→ **Task input**:
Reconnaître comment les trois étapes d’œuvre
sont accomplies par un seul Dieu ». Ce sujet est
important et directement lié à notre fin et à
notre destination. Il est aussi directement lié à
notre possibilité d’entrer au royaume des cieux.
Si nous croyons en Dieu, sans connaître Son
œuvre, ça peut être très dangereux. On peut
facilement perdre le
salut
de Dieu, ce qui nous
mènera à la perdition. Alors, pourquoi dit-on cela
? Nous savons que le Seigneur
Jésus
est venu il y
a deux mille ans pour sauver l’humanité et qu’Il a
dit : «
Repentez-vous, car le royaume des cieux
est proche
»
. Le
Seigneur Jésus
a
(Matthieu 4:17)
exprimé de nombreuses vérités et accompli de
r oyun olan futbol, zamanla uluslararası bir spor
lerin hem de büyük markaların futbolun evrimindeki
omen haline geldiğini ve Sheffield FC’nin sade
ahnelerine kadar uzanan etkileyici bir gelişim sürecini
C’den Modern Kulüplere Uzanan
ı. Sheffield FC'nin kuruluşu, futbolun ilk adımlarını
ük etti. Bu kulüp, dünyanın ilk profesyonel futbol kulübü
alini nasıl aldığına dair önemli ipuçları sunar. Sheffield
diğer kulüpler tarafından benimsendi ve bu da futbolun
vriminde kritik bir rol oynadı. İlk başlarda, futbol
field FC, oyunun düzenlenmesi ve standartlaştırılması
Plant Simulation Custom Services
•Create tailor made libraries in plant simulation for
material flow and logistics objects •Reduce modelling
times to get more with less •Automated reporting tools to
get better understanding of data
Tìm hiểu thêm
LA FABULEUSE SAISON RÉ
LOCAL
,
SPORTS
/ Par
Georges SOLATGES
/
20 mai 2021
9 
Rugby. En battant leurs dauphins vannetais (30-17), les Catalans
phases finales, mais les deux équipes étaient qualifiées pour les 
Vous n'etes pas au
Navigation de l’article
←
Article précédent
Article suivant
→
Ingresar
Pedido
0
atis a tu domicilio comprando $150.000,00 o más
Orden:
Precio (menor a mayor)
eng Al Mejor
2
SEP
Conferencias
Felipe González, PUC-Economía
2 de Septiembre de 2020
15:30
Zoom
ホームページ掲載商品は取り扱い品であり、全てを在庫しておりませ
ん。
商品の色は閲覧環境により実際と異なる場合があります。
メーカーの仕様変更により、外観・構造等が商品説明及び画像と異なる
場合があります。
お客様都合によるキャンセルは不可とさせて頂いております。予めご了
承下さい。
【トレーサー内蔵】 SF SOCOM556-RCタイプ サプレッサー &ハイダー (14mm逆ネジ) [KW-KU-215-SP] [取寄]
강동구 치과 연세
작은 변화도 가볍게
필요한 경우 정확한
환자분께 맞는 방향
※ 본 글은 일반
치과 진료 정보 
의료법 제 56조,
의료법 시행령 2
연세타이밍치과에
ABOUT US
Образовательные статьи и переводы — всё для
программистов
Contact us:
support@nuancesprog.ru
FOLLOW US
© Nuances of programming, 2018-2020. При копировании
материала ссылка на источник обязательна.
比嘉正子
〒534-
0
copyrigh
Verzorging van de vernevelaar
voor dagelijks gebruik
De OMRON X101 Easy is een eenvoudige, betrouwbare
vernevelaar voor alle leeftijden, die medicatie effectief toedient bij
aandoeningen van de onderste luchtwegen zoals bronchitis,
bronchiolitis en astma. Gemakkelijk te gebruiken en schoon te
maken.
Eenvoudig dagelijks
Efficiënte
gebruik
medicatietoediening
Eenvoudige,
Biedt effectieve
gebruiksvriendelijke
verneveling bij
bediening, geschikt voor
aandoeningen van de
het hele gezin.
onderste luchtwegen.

→ **Job item**:
When you answer, repeat all of the material exactly as given.

→ **Result of the task**:
Reconnaître comment les trois étapes d’œuvre
sont accomplies par un seul Dieu ». Ce sujet est
important et directement lié à notre fin et à
notre destination. Il est aussi directement lié à
notre possibilité d’entrer au royaume des cieux.
Si nous croyons en Dieu, sans connaître Son
œuvre, ça peut être très dangereux. On peut
facilement perdre le
salut
de Dieu, ce qui nous
mènera à la perdition. Alors, pourquoi dit-on cela
? Nous savons que le Seigneur
Jésus
est venu il y
a deux mille ans pour sauver l’humanité et qu’Il a
dit : «
Repentez-vous, car le royaume des cieux
est proche
»
. Le
Seigneur Jésus
a
(Matthieu 4:17)
exprimé de nombreuses vérités et accompli de
r oyun olan futbol, zamanla uluslararası bir spor
lerin hem de büyük markaların futbolun evrimindeki
omen haline geldiğini ve Sheffield FC’nin sade
ahnelerine kadar uzanan etkileyici bir gelişim sürecini
C’den Modern Kulüplere Uzanan
ı. Sheffield FC'nin kuruluşu, futbolun ilk adımlarını
ük etti. Bu kulüp, dünyanın ilk profesyonel futbol kulübü
alini nasıl aldığına dair önemli ipuçları sunar. Sheffield
diğer kulüpler tarafından benimsendi ve bu da futbolun
vriminde kritik bir rol oynadı. İlk başlarda, futbol
field FC, oyunun düzenlenmesi ve standartlaştırılması
Plant Simulation Custom Services
•Create tailor made libraries in plant simulation for
material flow and logistics objects •Reduce modelling
times to get more with less •Automated reporting tools to
get better understanding of data
Tìm hiểu thêm
LA FABULEUSE SAISON RÉ
LOCAL
,
SPORTS
/ Par
Georges SOLATGES
/
20 mai 2021
9 
Rugby. En battant leurs dauphins vannetais (30-17), les Catalans
phases finales, mais les deux équipes étaient qualifiées pour les 
Vous n'etes pas au
Navigation de l’article
←
Article précédent
Article suivant
→
Ingresar
Pedido
0
atis a tu domicilio comprando $150.000,00 o más
Orden:
Precio (menor a mayor)
eng Al Mejor
2
SEP
Conferencias
Felipe González, PUC-Economía
2 de Septiembre de 2020
15:30
Zoom
ホームページ掲載商品は取り扱い品であり、全てを在庫しておりませ
ん。
商品の色は閲覧環境により実際と異なる場合があります。
メーカーの仕様変更により、外観・構造等が商品説明及び画像と異なる
場合があります。
お客様都合によるキャンセルは不可とさせて頂いております。予めご了
承下さい。
【トレーサー内蔵】 SF SOCOM556-RCタイプ サプレッサー &ハイダー (14mm逆ネジ) [KW-KU-215-SP] [取寄]
강동구 치과 연세
작은 변화도 가볍게
필요한 경우 정확한
환자분께 맞는 방향
※ 본 글은 일반
치과 진료 정보 
의료법 제 56조,
의료법 시행령 2
연세타이밍치과에
ABOUT US
Образовательные статьи и переводы — всё для
программистов
Contact us:
support@nuancesprog.ru
FOLLOW US
© Nuances of programming, 2018-2020. При копировании
материала ссылка на источник обязательна.
比嘉正子
〒534-
0
copyrigh
Verzorging van de vernevelaar
voor dagelijks gebruik
De OMRON X101 Easy is een eenvoudige, betrouwbare
vernevelaar voor alle leeftijden, die medicatie effectief toedient bij
aandoeningen van de onderste luchtwegen zoals bronchitis,
bronchiolitis en astma. Gemakkelijk te gebruiken en schoon te
maken.
Eenvoudig dagelijks
Efficiënte
gebruik
medicatietoediening
Eenvoudige,
Biedt effectieve
gebruiksvriendelijke
verneveling bij
bediening, geschikt voor
aandoeningen van de
het hele gezin.
onderste luchtwegen.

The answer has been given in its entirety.